The stock rose 2.3 percent on Thursday after Woodford’s comments, though the company still faces heavy writedowns and possible delisting from the Tokyo stock market, a humiliation that could put it under pressure to sell core assets.
Private equity funds see Olympus as a good potential opportunity for new investment in Japan and would be interested in either buying Olympus whole or its non-medical businesses, say sources in the private equity industry.
Olympus’s main business is diagnostic endoscopes, which are used to peer inside patients and detect cancer and other diseases. It enjoys a near-monopoly worldwide and is worth $2.6 billion in annual revenue.
“I always felt a buyout led by Woodford was a possible scenario,” said Hideyuki Ishiguro, investment strategist at Okasan Securities.
Authorities in Japan, Britain and the United States are still trying to get to the bottom of the complex cover-up. An investigative panel of experts, set up by Olympus after the scandal broke, is due to report its findings within days.
Some of Olympus’s main shareholders have cut their stakes, joining an initial rush of selling that left Wall Street bank, Goldman Sachs, a market-maker in the stock, with a near-7 percent holding currently worth more than $200 million.
Goldman has said the holding is not strategic — which could further erode shareholder support for the existing Olympus board, which wants to preside over the initial clean-up.
Nippon Life Insurance Co, previously Olympus’s biggest shareholder, has said it would continue to support Olympus, though it has cut its holding to 5.11 percent.
Big foreign investors want the board to leave, and Woodford to return to lead a clean-up of the company.
Southeastern Asset Management, the biggest foreign shareholder with about 5 percent, said Olympus needed a new board with a majority of independent directors.
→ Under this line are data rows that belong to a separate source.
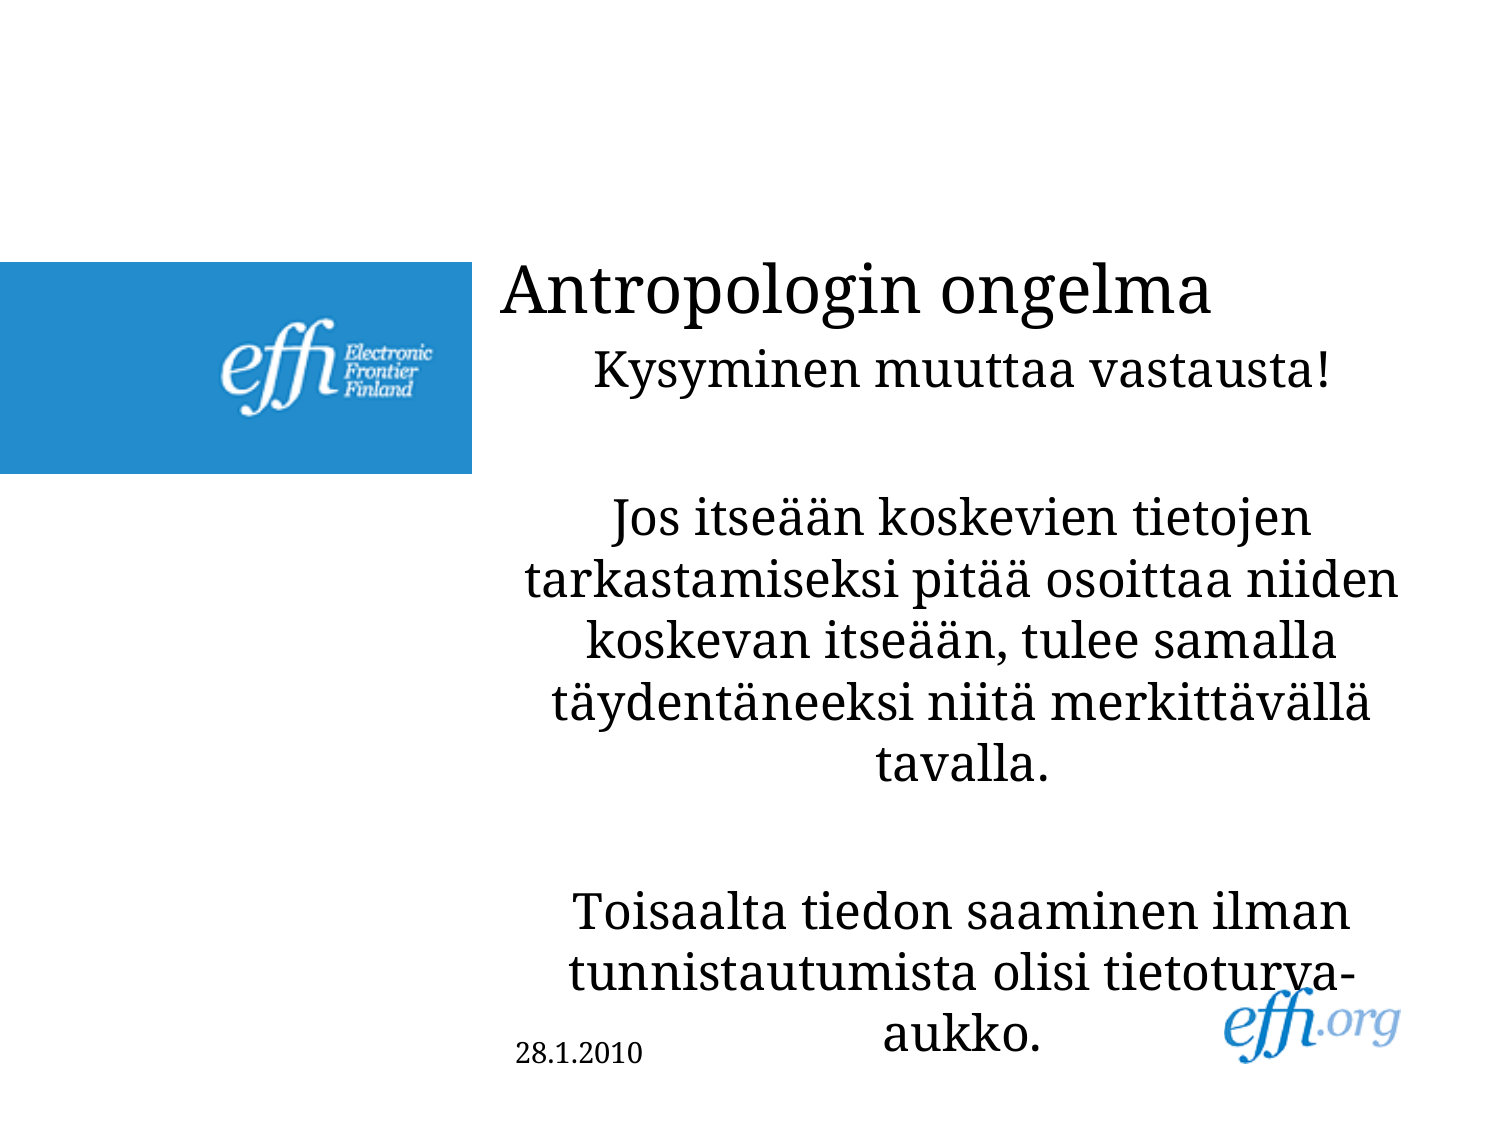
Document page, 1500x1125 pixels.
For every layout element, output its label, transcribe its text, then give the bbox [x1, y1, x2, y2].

subtitle Kysyminen muuttaa vastausta! Jos itseään koskevien tietojen tarkastamiseksi pitää osoittaa niiden koskevan itseään, tulee samalla täydentäneeksi niitä merkittävällä tavalla. Toisaalta tiedon saaminen ilman tunnistautumista olisi tietoturva-aukko. [499, 454, 1425, 1097]
title Antropologin ongelma [499, 199, 1425, 376]
picture [0, 262, 472, 474]
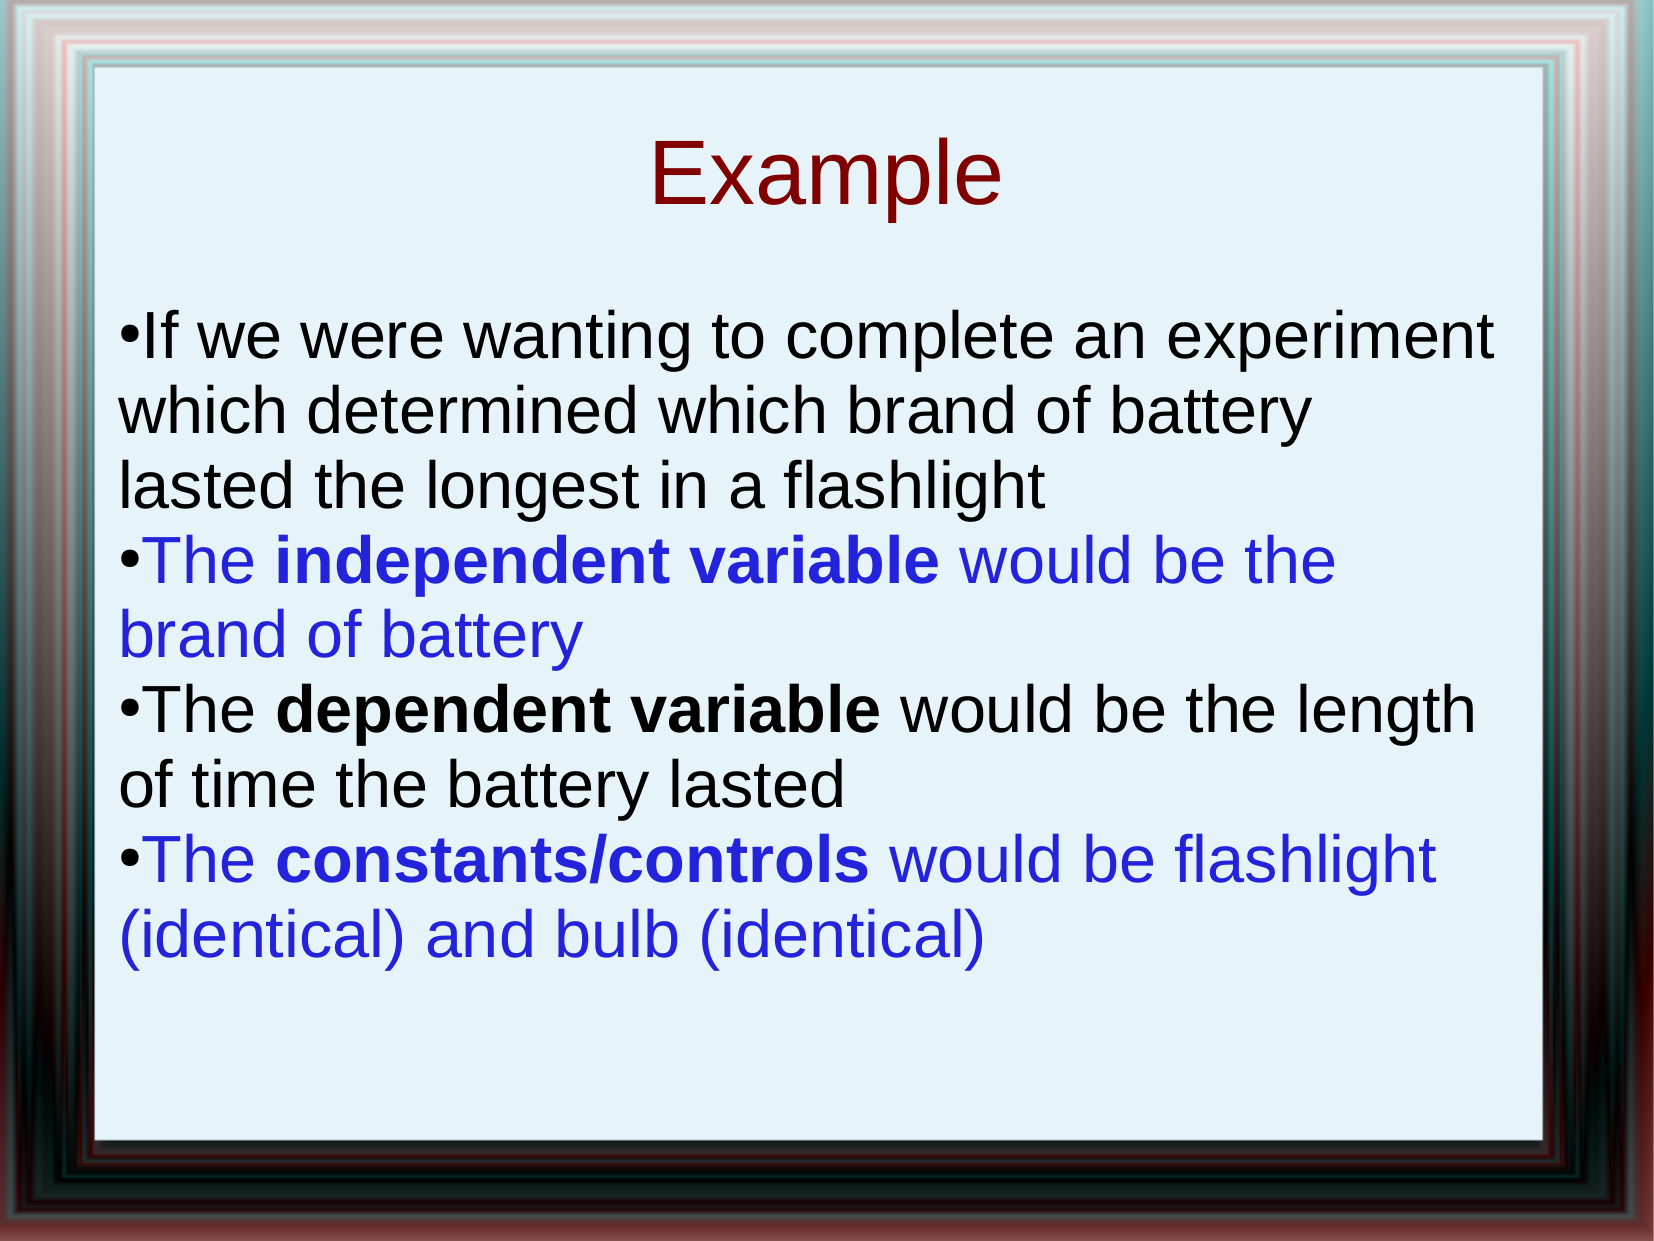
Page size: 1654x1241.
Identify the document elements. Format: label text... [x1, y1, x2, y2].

picture [0, 0, 1654, 1241]
title Example [118, 95, 1536, 250]
subtitle If we were wanting to complete an experiment which determined which brand of battery lasted the longest in a flashlight The independent variable would be the brand of battery The dependent variable would be the length of time the battery lasted The constants/controls would be flashlight (identical) and bulb (identical) [118, 298, 1506, 972]
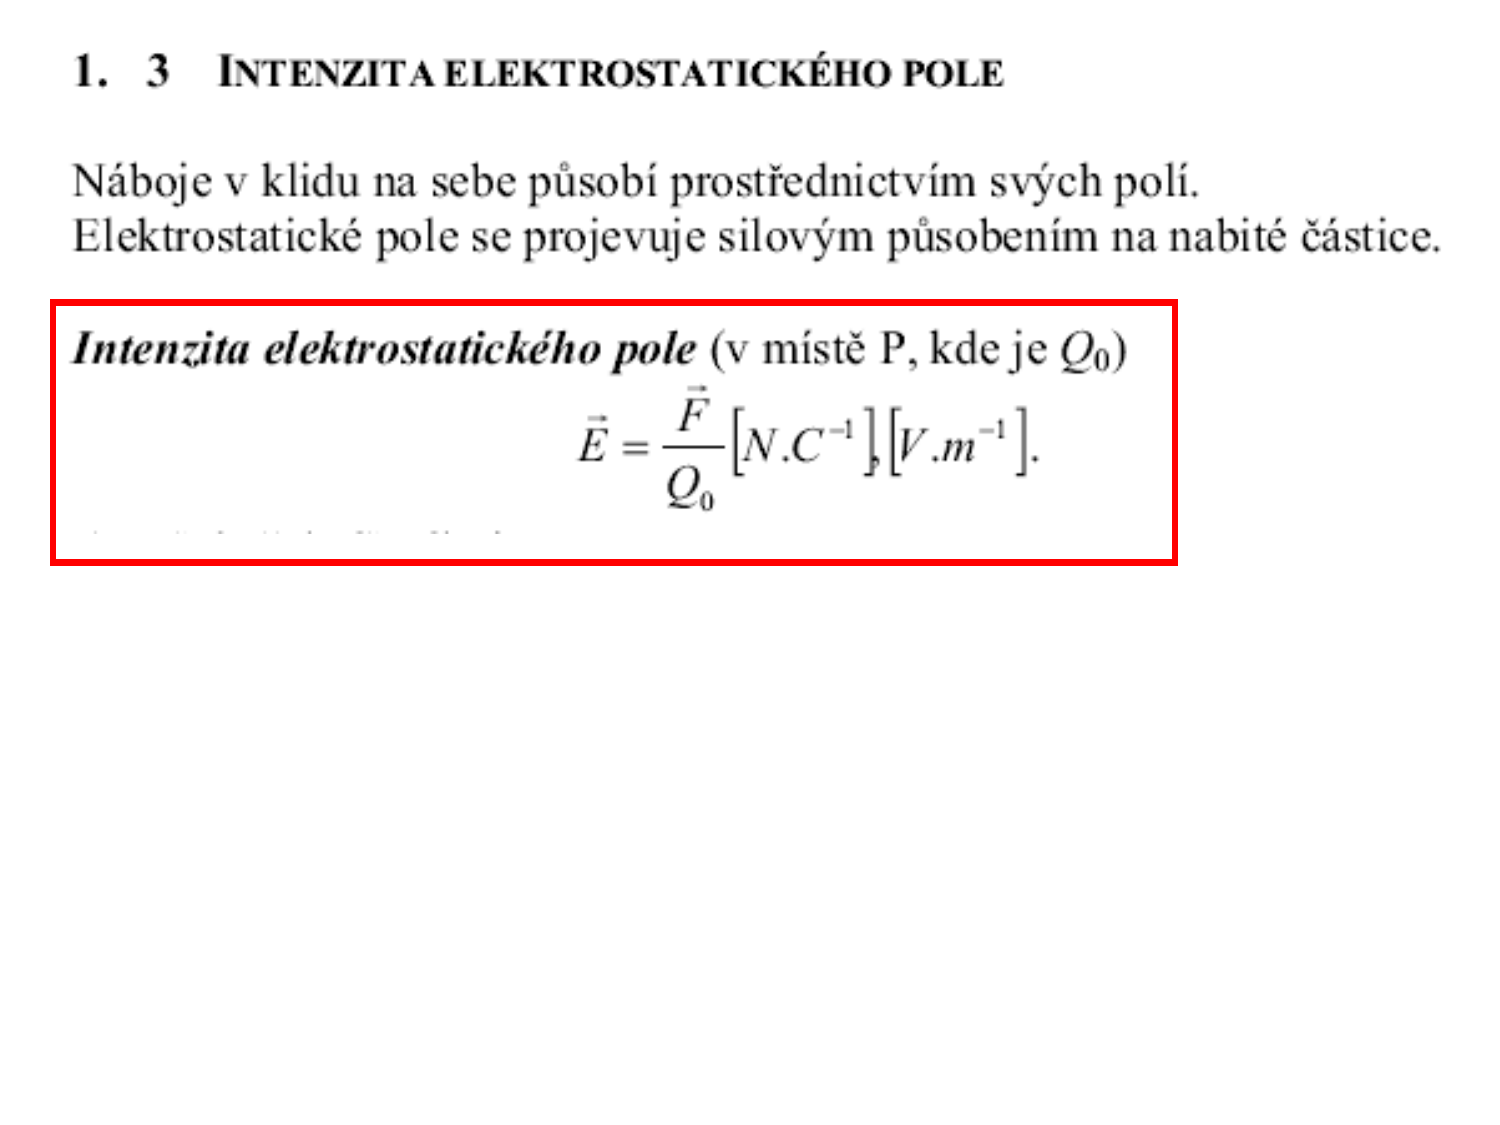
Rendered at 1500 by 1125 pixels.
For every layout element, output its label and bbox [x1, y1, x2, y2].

picture [50, 37, 1471, 534]
picture [56, 306, 1172, 534]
“The incumbent board must promptly announce an EGM and allow shareholders the opportunity to propose candidates. Only with this new board can the reform process be credible and trusted by all stakeholders,” it said in a brief statement on Thursday.
Woodford himself is clearly on a mission, and says he is digging deep into his own savings to fund his campaign to return to lead a company where he spent three decades.
He told Reuters in an interview in New York that his legal bills were the biggest drain on his resources.
“They (his law firms) are all being reasonable. They understand I’m not a corporation,” he said.
“But nevertheless, if you don’t have any income coming in, and you have school fees to pay ... it’s a heavy burden.”